2005 Fiscal Year Annual Research Report
中・近世悉曇資料・唐音資料を視野に入れた日本語音節構造史の研究
Project/Area Number |
17520292
|
Research Category |
Grant-in-Aid for Scientific Research (C)
|
Research Institution | The University of Tokyo |
Principal Investigator |
肥爪 周二 東京大学, 大学院・人文社会系研究科, 助教授 (70255032)
|
Keywords | 悉曇 / 唐音 / 音節構造 / 拗音 / 撥音 / 二重母音 |
Research Abstract |
悉曇資料・音訳漢字音資料・唐音資料(中世唐音・近世唐音)・一般の漢字音資料・オノマトペ資料(抄物)などの、各種資料からの具体的データの収集するために、京都東寺観智院・金沢大学文学部・富山市立図書館・国立国会図書館・都立中央図書館など、日本国内での文献調査を行った。

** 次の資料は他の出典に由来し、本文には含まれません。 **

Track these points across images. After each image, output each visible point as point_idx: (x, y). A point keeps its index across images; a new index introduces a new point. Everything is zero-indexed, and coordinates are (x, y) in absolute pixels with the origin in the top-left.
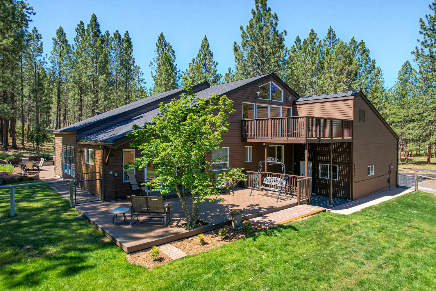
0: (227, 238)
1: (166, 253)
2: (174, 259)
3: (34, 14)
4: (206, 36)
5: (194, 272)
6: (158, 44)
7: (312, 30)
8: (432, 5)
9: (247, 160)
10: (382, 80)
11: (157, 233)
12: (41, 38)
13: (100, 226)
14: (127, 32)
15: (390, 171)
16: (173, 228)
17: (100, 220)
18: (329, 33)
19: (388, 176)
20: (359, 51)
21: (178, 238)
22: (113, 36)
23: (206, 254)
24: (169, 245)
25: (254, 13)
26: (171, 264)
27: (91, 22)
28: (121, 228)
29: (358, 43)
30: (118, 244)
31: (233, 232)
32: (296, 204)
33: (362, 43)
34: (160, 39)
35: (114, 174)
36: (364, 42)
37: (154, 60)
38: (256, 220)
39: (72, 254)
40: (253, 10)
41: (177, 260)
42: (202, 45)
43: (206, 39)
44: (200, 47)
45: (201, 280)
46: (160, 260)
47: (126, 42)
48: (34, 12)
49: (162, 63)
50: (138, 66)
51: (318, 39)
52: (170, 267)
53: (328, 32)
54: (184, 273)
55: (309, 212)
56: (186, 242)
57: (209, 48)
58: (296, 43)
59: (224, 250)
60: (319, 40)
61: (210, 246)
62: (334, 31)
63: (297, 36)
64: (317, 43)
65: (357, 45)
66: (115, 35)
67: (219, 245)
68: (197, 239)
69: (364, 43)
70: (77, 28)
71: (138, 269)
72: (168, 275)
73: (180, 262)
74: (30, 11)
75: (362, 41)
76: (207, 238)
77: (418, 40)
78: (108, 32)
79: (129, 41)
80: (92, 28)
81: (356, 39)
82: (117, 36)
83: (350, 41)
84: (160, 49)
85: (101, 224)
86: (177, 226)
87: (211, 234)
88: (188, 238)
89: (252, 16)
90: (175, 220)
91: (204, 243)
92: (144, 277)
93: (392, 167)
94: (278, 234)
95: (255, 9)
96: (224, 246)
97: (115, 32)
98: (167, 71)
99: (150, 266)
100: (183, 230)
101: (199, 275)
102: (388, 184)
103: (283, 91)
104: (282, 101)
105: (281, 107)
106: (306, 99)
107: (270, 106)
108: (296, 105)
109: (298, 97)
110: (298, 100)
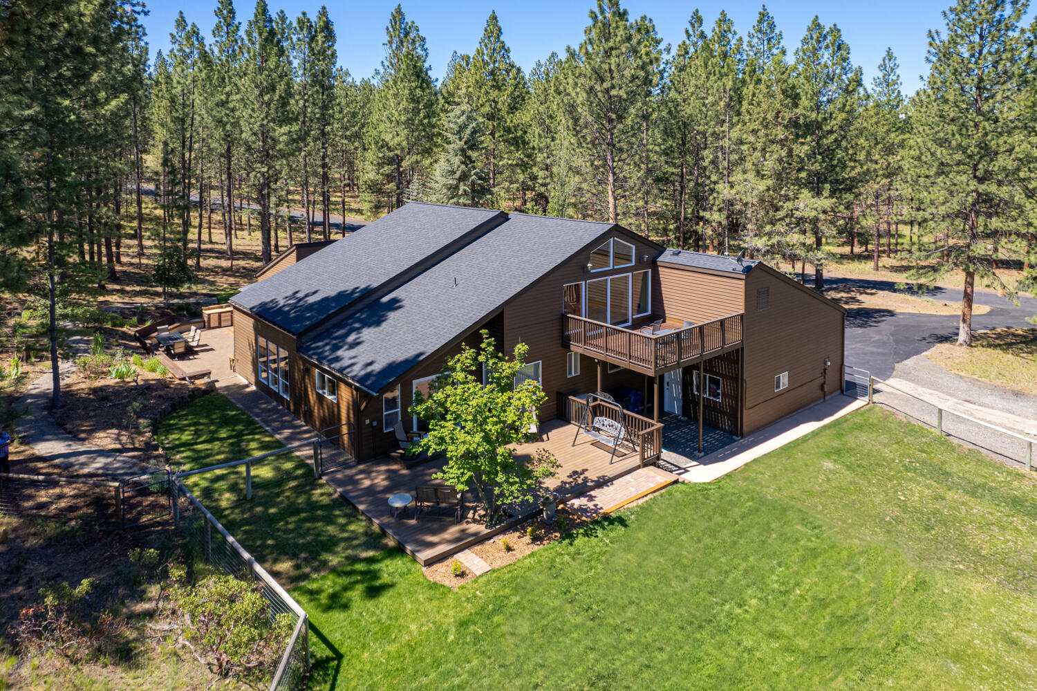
0: (536, 539)
1: (467, 565)
2: (478, 574)
3: (146, 13)
4: (494, 12)
5: (501, 593)
6: (391, 29)
7: (723, 14)
8: (948, 12)
9: (570, 373)
10: (895, 78)
11: (452, 534)
12: (145, 34)
13: (376, 521)
14: (324, 8)
15: (825, 370)
16: (470, 525)
17: (371, 507)
18: (760, 21)
19: (821, 380)
20: (827, 47)
21: (479, 540)
22: (295, 24)
23: (512, 567)
24: (467, 551)
25: (595, 18)
26: (476, 581)
27: (256, 16)
28: (403, 523)
29: (827, 29)
30: (408, 552)
31: (544, 528)
32: (638, 467)
33: (835, 30)
34: (394, 19)
35: (371, 423)
36: (838, 27)
37: (383, 65)
38: (577, 503)
39: (360, 567)
40: (592, 12)
41: (481, 576)
42: (486, 30)
43: (494, 18)
44: (482, 36)
45: (510, 604)
46: (462, 575)
47: (322, 31)
48: (146, 10)
49: (401, 74)
50: (344, 69)
51: (735, 33)
52: (475, 586)
53: (757, 17)
54: (491, 595)
55: (652, 486)
56: (488, 545)
57: (502, 38)
58: (693, 26)
59: (532, 560)
60: (737, 37)
61: (518, 554)
62: (770, 15)
63: (694, 10)
64: (733, 42)
65: (824, 32)
66: (299, 21)
67: (528, 552)
68: (501, 540)
69: (839, 31)
70: (219, 9)
71: (441, 589)
72: (475, 596)
73: (484, 579)
74: (138, 9)
75: (835, 25)
76: (511, 538)
77: (921, 77)
78: (282, 12)
79: (327, 28)
80: (259, 28)
81: (821, 21)
82: (303, 22)
83: (810, 24)
84: (396, 40)
85: (376, 517)
86: (475, 521)
87: (517, 530)
88: (490, 538)
89: (590, 22)
90: (469, 508)
91: (509, 549)
92: (450, 600)
93: (829, 364)
94: (600, 533)
95: (597, 10)
96: (532, 555)
97: (301, 16)
98: (411, 91)
99: (452, 584)
100: (482, 529)
101: (507, 598)
102: (820, 393)
103: (634, 247)
104: (633, 263)
105: (630, 274)
106: (675, 259)
107: (609, 278)
108: (658, 266)
109: (662, 249)
110: (661, 259)
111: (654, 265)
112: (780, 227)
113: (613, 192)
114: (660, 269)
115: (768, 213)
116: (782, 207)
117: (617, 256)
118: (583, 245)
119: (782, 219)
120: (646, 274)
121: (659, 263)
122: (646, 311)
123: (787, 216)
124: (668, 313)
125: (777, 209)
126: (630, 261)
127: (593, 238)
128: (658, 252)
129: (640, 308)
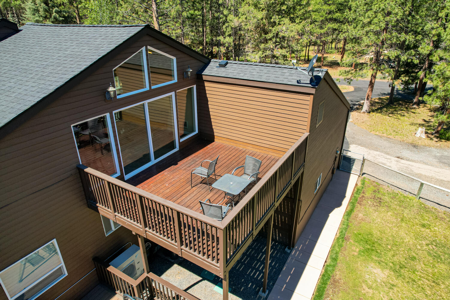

特に、東寺において、康平四年本『梵字悉曇章抄中抄并序』(第二〇四箱一八号)、平安初期写『悉曇章<霊巌寺和尚本歟>』(第二〇一箱二〇号)という、きわめて閲覧困難な資料を閲覧する機会を得たことは、今年度の特記事項である。 一般の日本漢字音(呉音・漢音)においては、「シャ・ジャ」以外のア段拗音単独形・「シュ・ジュ」以外のウ段拗音短音形・「シュン・ジュン」以外の「拗音+撥音」形・すべての「拗音+イ」形が存在せず、また、「ヒュ・ビュ・ミュ・ヒョ・ビョ・ミョ」のような唇音と奥舌母音が組み合わさる拗音が存在しないなど、拗音を含んだ音節のバリエーションに特異な制限があるが、梵語音(平安時代以来)および中世・近世唐音においては、この制限が大幅に緩和されている。そこで、今年度は、問題となる拗音を含んだ音節のバリエーションと、中世唐音資料・近世唐音資料との対照表を作成した。対照表の作成は継続中であるが、今年度は、中世唐音資料として、慶長版『聚分韻略』<虎関師錬>、近世唐音資料としては『磨光韻鏡』<文雄・訳官系唐音>・寛文二年版『禅林課誦』<黄檗唐音>の、計三資料を利用した。 また、本科研費を利用した文献調査の成果として、11月に、第九十三回訓点語学会研究発表会(於仙台市戦災復興記念館)において、「濁音・喉内鼻音韻尾の標示レベルの相対的関係」と題する発表を行った。発表した内容は、訓点語学会の機関誌『訓点語と訓点資料』に掲載予定である(印刷中)。